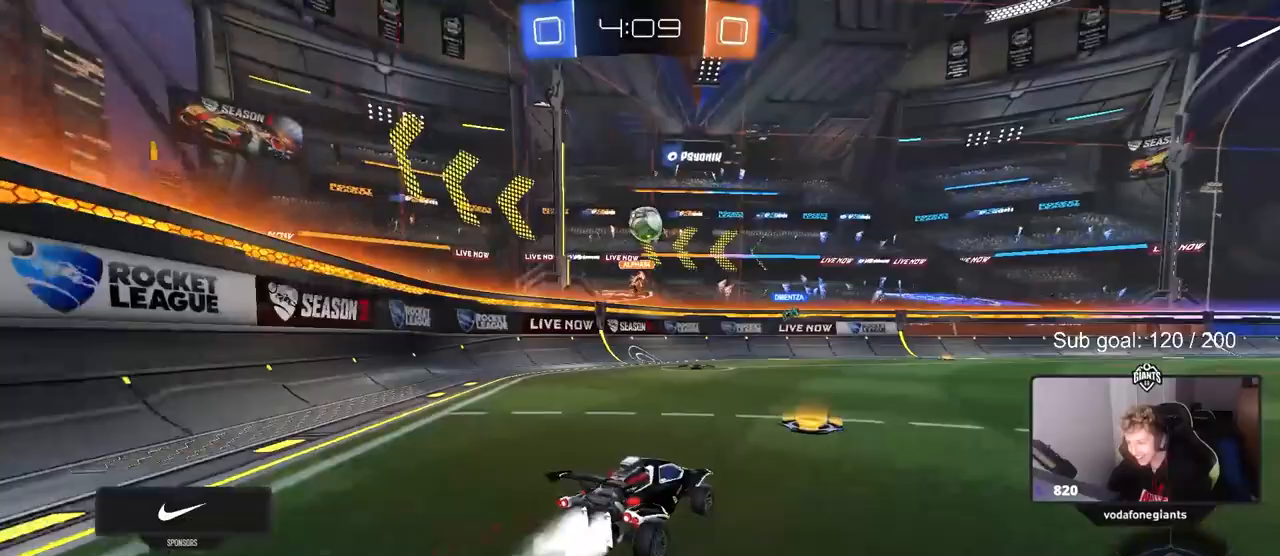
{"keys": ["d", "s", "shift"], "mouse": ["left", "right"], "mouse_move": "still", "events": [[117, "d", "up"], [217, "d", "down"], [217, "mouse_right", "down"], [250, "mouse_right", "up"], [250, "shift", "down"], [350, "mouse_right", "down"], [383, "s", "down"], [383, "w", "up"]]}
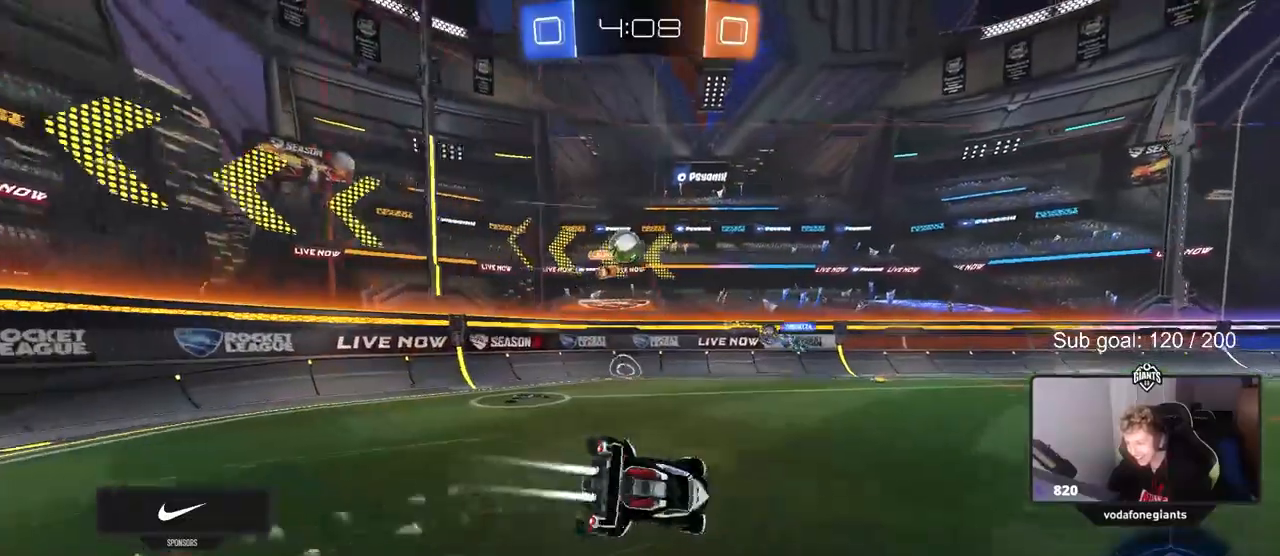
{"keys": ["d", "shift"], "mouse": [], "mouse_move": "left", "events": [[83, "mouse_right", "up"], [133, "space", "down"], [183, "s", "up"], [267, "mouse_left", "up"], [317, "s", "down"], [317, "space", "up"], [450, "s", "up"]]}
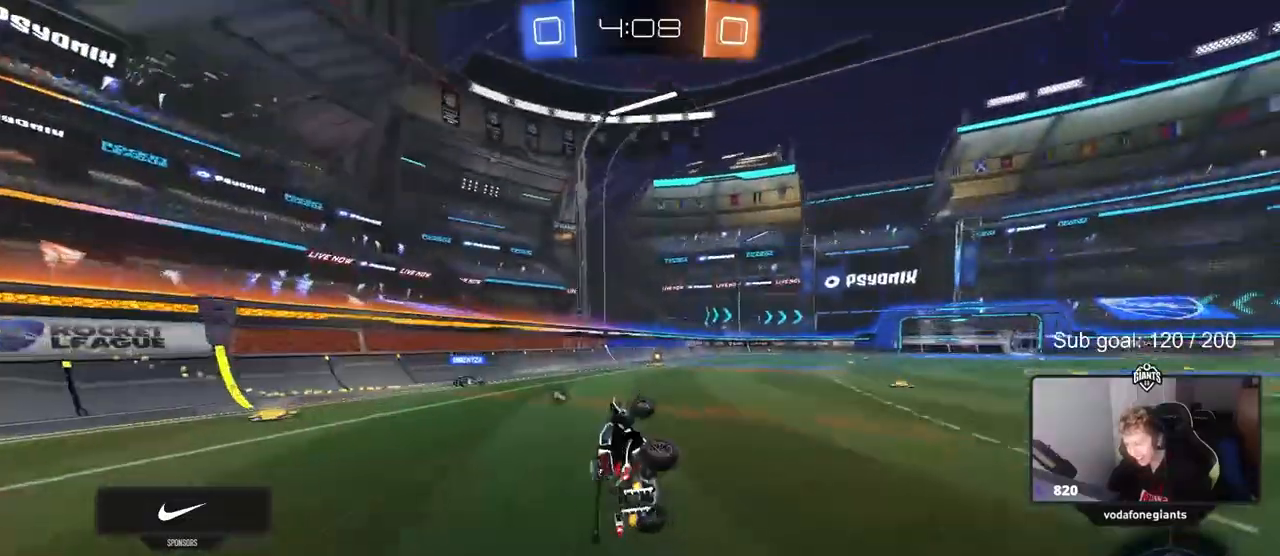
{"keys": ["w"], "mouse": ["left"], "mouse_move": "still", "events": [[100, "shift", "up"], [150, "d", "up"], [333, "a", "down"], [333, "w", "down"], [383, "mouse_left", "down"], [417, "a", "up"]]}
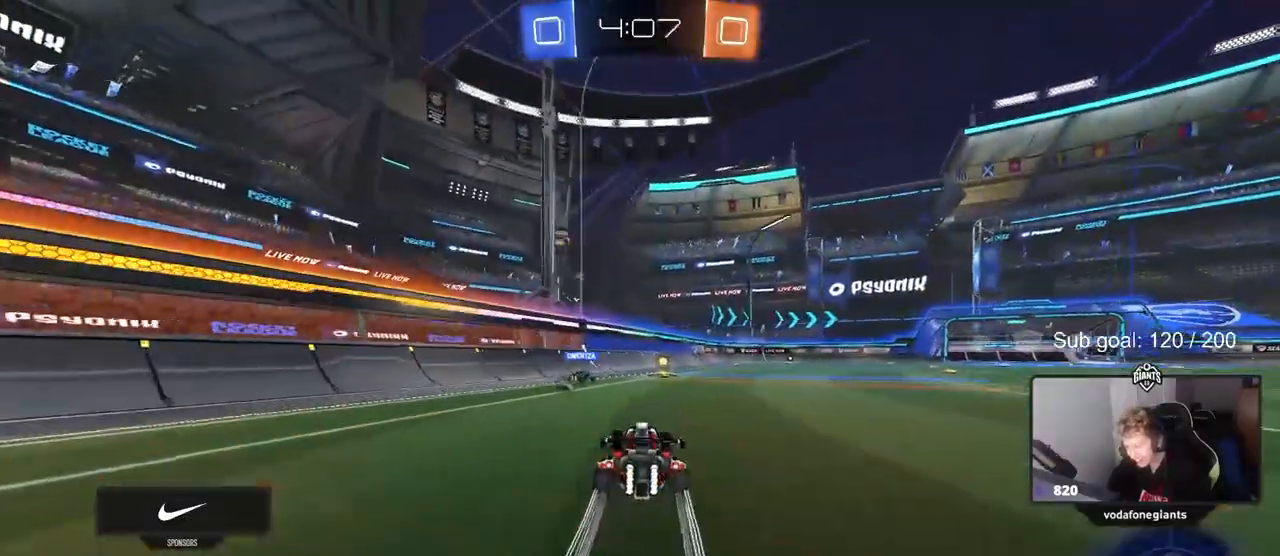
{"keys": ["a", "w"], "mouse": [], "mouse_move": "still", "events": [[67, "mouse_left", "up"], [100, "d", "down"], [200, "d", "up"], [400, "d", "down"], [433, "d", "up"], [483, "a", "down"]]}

※

▸ WHAT IS BEING ASKED: Return the listing above verbatim and exclude every picture.

▸ RESULT FOR THIS TASK:
{"keys": ["d", "s", "shift"], "mouse": ["left", "right"], "mouse_move": "still", "events": [[117, "d", "up"], [217, "d", "down"], [217, "mouse_right", "down"], [250, "mouse_right", "up"], [250, "shift", "down"], [350, "mouse_right", "down"], [383, "s", "down"], [383, "w", "up"]]}
{"keys": ["d", "shift"], "mouse": [], "mouse_move": "left", "events": [[83, "mouse_right", "up"], [133, "space", "down"], [183, "s", "up"], [267, "mouse_left", "up"], [317, "s", "down"], [317, "space", "up"], [450, "s", "up"]]}
{"keys": ["w"], "mouse": ["left"], "mouse_move": "still", "events": [[100, "shift", "up"], [150, "d", "up"], [333, "a", "down"], [333, "w", "down"], [383, "mouse_left", "down"], [417, "a", "up"]]}
{"keys": ["a", "w"], "mouse": [], "mouse_move": "still", "events": [[67, "mouse_left", "up"], [100, "d", "down"], [200, "d", "up"], [400, "d", "down"], [433, "d", "up"], [483, "a", "down"]]}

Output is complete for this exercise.